## How to complete this task
Print the complete set of entries exactly.

## Material to process

--- START ---

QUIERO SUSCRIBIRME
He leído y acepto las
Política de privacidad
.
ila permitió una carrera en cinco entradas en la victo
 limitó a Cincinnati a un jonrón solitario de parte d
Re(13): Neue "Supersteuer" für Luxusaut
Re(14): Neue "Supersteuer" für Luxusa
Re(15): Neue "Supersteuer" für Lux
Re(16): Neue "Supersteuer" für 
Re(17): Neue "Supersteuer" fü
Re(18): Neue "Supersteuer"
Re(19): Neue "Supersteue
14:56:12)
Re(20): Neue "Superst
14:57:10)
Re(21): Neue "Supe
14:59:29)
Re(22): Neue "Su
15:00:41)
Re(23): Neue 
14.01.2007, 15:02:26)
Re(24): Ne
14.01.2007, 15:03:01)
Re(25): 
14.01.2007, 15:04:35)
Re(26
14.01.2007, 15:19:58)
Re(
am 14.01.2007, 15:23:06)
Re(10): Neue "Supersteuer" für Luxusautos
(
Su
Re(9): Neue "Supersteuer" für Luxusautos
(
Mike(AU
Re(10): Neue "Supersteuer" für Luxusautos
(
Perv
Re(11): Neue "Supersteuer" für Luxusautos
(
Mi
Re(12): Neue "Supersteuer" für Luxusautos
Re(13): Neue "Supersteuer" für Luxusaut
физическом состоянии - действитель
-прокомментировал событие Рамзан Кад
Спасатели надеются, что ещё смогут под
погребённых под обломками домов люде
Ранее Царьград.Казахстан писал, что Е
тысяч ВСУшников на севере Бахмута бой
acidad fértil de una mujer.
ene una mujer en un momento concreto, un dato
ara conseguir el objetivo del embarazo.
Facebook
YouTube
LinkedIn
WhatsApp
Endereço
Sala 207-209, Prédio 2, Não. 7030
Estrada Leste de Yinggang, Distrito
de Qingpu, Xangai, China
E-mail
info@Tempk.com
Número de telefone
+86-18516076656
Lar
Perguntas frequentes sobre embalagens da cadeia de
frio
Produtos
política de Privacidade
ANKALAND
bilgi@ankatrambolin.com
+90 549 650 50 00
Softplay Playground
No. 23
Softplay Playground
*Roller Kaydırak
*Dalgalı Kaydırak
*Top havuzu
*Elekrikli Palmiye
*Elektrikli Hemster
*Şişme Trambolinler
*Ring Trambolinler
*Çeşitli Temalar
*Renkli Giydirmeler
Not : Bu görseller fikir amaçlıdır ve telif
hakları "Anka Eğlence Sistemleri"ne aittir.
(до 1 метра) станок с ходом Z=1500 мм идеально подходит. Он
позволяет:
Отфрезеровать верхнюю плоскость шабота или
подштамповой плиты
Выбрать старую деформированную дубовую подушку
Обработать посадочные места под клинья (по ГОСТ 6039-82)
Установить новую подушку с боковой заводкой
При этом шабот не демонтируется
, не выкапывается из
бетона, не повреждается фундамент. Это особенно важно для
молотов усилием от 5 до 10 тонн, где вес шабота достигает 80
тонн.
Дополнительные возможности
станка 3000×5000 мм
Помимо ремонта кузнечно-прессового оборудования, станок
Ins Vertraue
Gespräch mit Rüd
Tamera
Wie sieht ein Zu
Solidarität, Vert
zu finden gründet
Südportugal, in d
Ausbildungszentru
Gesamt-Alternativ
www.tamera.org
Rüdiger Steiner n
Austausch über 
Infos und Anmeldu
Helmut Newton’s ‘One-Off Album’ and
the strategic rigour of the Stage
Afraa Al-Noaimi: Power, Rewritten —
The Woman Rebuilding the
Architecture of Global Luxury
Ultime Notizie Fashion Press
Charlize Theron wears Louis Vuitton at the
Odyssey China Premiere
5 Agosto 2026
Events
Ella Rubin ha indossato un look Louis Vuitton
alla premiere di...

--- END ---

## Result
QUIERO SUSCRIBIRME
He leído y acepto las
Política de privacidad
.
ila permitió una carrera en cinco entradas en la victo
 limitó a Cincinnati a un jonrón solitario de parte d
Re(13): Neue "Supersteuer" für Luxusaut
Re(14): Neue "Supersteuer" für Luxusa
Re(15): Neue "Supersteuer" für Lux
Re(16): Neue "Supersteuer" für 
Re(17): Neue "Supersteuer" fü
Re(18): Neue "Supersteuer"
Re(19): Neue "Supersteue
14:56:12)
Re(20): Neue "Superst
14:57:10)
Re(21): Neue "Supe
14:59:29)
Re(22): Neue "Su
15:00:41)
Re(23): Neue 
14.01.2007, 15:02:26)
Re(24): Ne
14.01.2007, 15:03:01)
Re(25): 
14.01.2007, 15:04:35)
Re(26
14.01.2007, 15:19:58)
Re(
am 14.01.2007, 15:23:06)
Re(10): Neue "Supersteuer" für Luxusautos
(
Su
Re(9): Neue "Supersteuer" für Luxusautos
(
Mike(AU
Re(10): Neue "Supersteuer" für Luxusautos
(
Perv
Re(11): Neue "Supersteuer" für Luxusautos
(
Mi
Re(12): Neue "Supersteuer" für Luxusautos
Re(13): Neue "Supersteuer" für Luxusaut
физическом состоянии - действитель
-прокомментировал событие Рамзан Кад
Спасатели надеются, что ещё смогут под
погребённых под обломками домов люде
Ранее Царьград.Казахстан писал, что Е
тысяч ВСУшников на севере Бахмута бой
acidad fértil de una mujer.
ene una mujer en un momento concreto, un dato
ara conseguir el objetivo del embarazo.
Facebook
YouTube
LinkedIn
WhatsApp
Endereço
Sala 207-209, Prédio 2, Não. 7030
Estrada Leste de Yinggang, Distrito
de Qingpu, Xangai, China
E-mail
info@Tempk.com
Número de telefone
+86-18516076656
Lar
Perguntas frequentes sobre embalagens da cadeia de
frio
Produtos
política de Privacidade
ANKALAND
bilgi@ankatrambolin.com
+90 549 650 50 00
Softplay Playground
No. 23
Softplay Playground
*Roller Kaydırak
*Dalgalı Kaydırak
*Top havuzu
*Elekrikli Palmiye
*Elektrikli Hemster
*Şişme Trambolinler
*Ring Trambolinler
*Çeşitli Temalar
*Renkli Giydirmeler
Not : Bu görseller fikir amaçlıdır ve telif
hakları "Anka Eğlence Sistemleri"ne aittir.
(до 1 метра) станок с ходом Z=1500 мм идеально подходит. Он
позволяет:
Отфрезеровать верхнюю плоскость шабота или
подштамповой плиты
Выбрать старую деформированную дубовую подушку
Обработать посадочные места под клинья (по ГОСТ 6039-82)
Установить новую подушку с боковой заводкой
При этом шабот не демонтируется
, не выкапывается из
бетона, не повреждается фундамент. Это особенно важно для
молотов усилием от 5 до 10 тонн, где вес шабота достигает 80
тонн.
Дополнительные возможности
станка 3000×5000 мм
Помимо ремонта кузнечно-прессового оборудования, станок
Ins Vertraue
Gespräch mit Rüd
Tamera
Wie sieht ein Zu
Solidarität, Vert
zu finden gründet
Südportugal, in d
Ausbildungszentru
Gesamt-Alternativ
www.tamera.org
Rüdiger Steiner n
Austausch über 
Infos und Anmeldu
Helmut Newton’s ‘One-Off Album’ and
the strategic rigour of the Stage
Afraa Al-Noaimi: Power, Rewritten —
The Woman Rebuilding the
Architecture of Global Luxury
Ultime Notizie Fashion Press
Charlize Theron wears Louis Vuitton at the
Odyssey China Premiere
5 Agosto 2026
Events
Ella Rubin ha indossato un look Louis Vuitton
alla premiere di...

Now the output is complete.